- **Text to read**:

_ _ _ _ _

Page from Zoila Aurora Cáceres’ album, Laboratory of Digital Humanities.

Navigating complexity with Transkribus

The album of Zoila Aurora Cáceres and its contents can be understood as a personal archive that contributes to the cultural heritage of Peru and Latin America, offering insights into the literary, cultural and social history of women writers. Working on the systematisation of this personal archive is a multidisciplinary team from the Digital Humanities Laboratory (Hlab). 


As team member Javier Vera explained, “By working with datasets, we aim to array data in such a way that it becomes easily accessible and navigable, without blurring the documents’ complex materiality”. The Hlab team makes clear that “the datasets do not aim to impose new hierarchies in the album, but to showcase its multiplicity.” To transcribe and catalogue the album, Transkribus proved to be the most efficient tool, as it is capable of transcribing text while classifying it and respecting the materiality of the document.

Page from Zoila Aurora Cáceres’ album, Laboratory of Digital Humanities.

Working with Transkribus

The 304-page album holds a variety of items like letters, photos, and newspaper clippings, meaning the Hlab team had to work with printed as well as handwritten text. In the initial research phase, the team transcribed over 50 printed literary texts using the Transkribus Print M1 model for Spanish, which was found to be the best-performing model. The second phase involved handwritten documents, such as multilingual letters. Filter and search options helped organise this large collection, and the possibility to use textual tags like location or person tags allowed the team to work on creating an interactive map of Cáceres’ journey.

_ _ _ _ _

- **Information provided**:

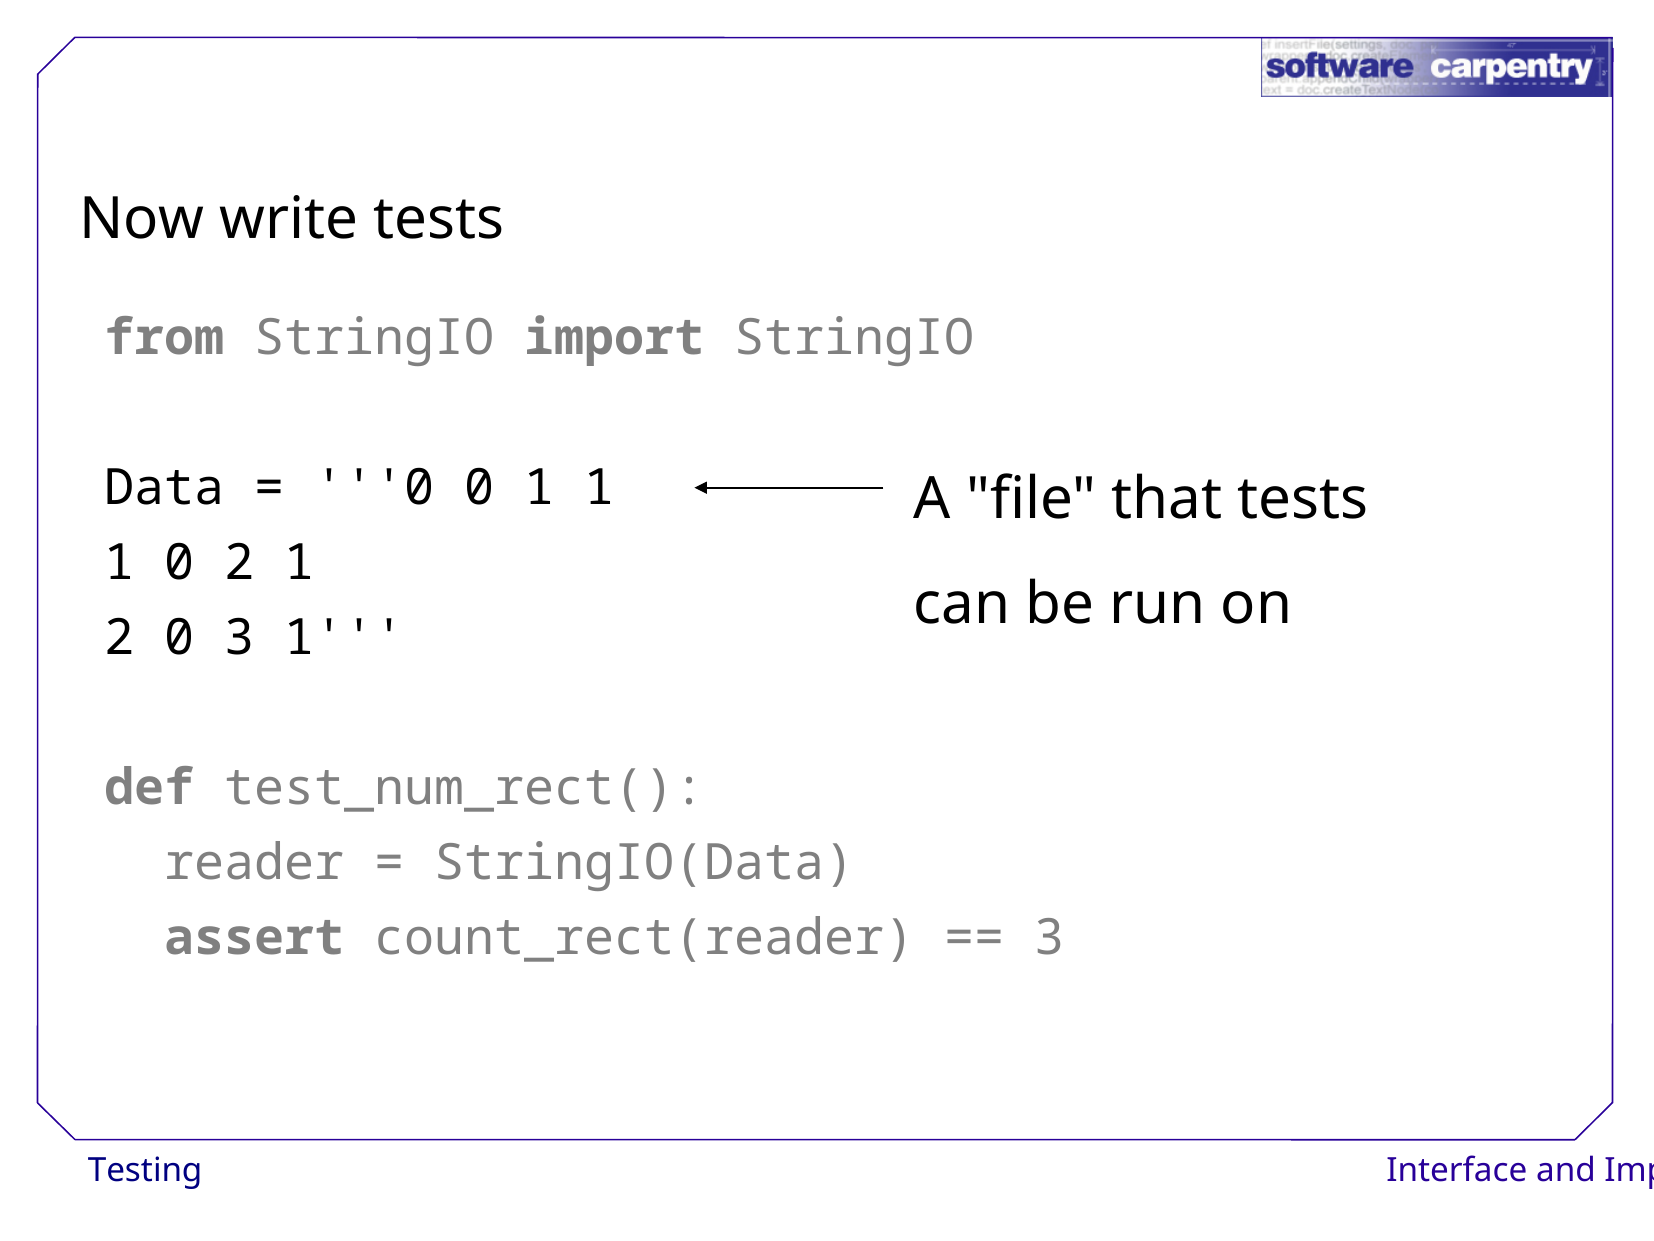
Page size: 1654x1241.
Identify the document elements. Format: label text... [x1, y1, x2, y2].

_ _ _ _ _

- **Task set**:
1) Answer these questions from the text about Zoila Aurora Cáceres' album:
(a) Which laboratory's team is working on systematizing the album?
(b) How many pages does the album have?
(c) Which Transkribus model did the team use for the printed literary texts?
2) Pick up the text about Zoila Aurora Cáceres' album after its last sentence and continue it.

- **Answers per task**:
1)
(a) The Digital Humanities Laboratory (Hlab).
(b) 304 pages.
(c) The Transkribus Print M1 model for Spanish.

2)
While the printed text was quite manageable, about half of the documents, including letters and postcards in five languages, required manual transcription due to their diverse nature. Another challenge was the layout of the newspaper clippings. “In this case, dealing with layouts was really challenging! Through trial-and-error, we learned to fine-tune the layout recognition and get more accurate text regions”, reports Monica Arakaki.

Recognising the challenge of handling mixed materials, Transkribus is currently developing Super Models that can handle mixed materials and, depending on the Super Model, different languages. In addition, it is already possible to train layout models such as Field and Table Models for improved layout recognition with documents such as newspapers.

Achievements and Next Steps

Since the start of the project in July 2023, the Hlab team has been cataloguing each of the documents in the album as well as transcribing them using Transkribus. The team has already completed a quarter of the content, including pages and images, and is aiming to complete the entire album. Having put considerable effort into the project, the hope is to then make the content available to the public. The easiest way to do this would be to publish the album on Transkribus Sites, as the transcription and cataloguing have already been done in the Transkribus platform. Dina Cornejo adds: “it would be very interesting to see Transkribus Sites in action.”

Team members of the Laboratory of Digital Humanities.

We wish the Hlab team all the best with their project and look forward to hopefully seeing Zoila Aurora Cáceres’ personal album published on Transkribus Sites in the future!

Thank you to Mariana and the Hlab team for talking to us and highlighting a remarkable woman in history.

Mariana’s  Transkribus Tips:

“We recommend relying on the page enumeration provided by Transkribus for a thorough cataloging of all documents, ensuring that not a single item is overlooked.”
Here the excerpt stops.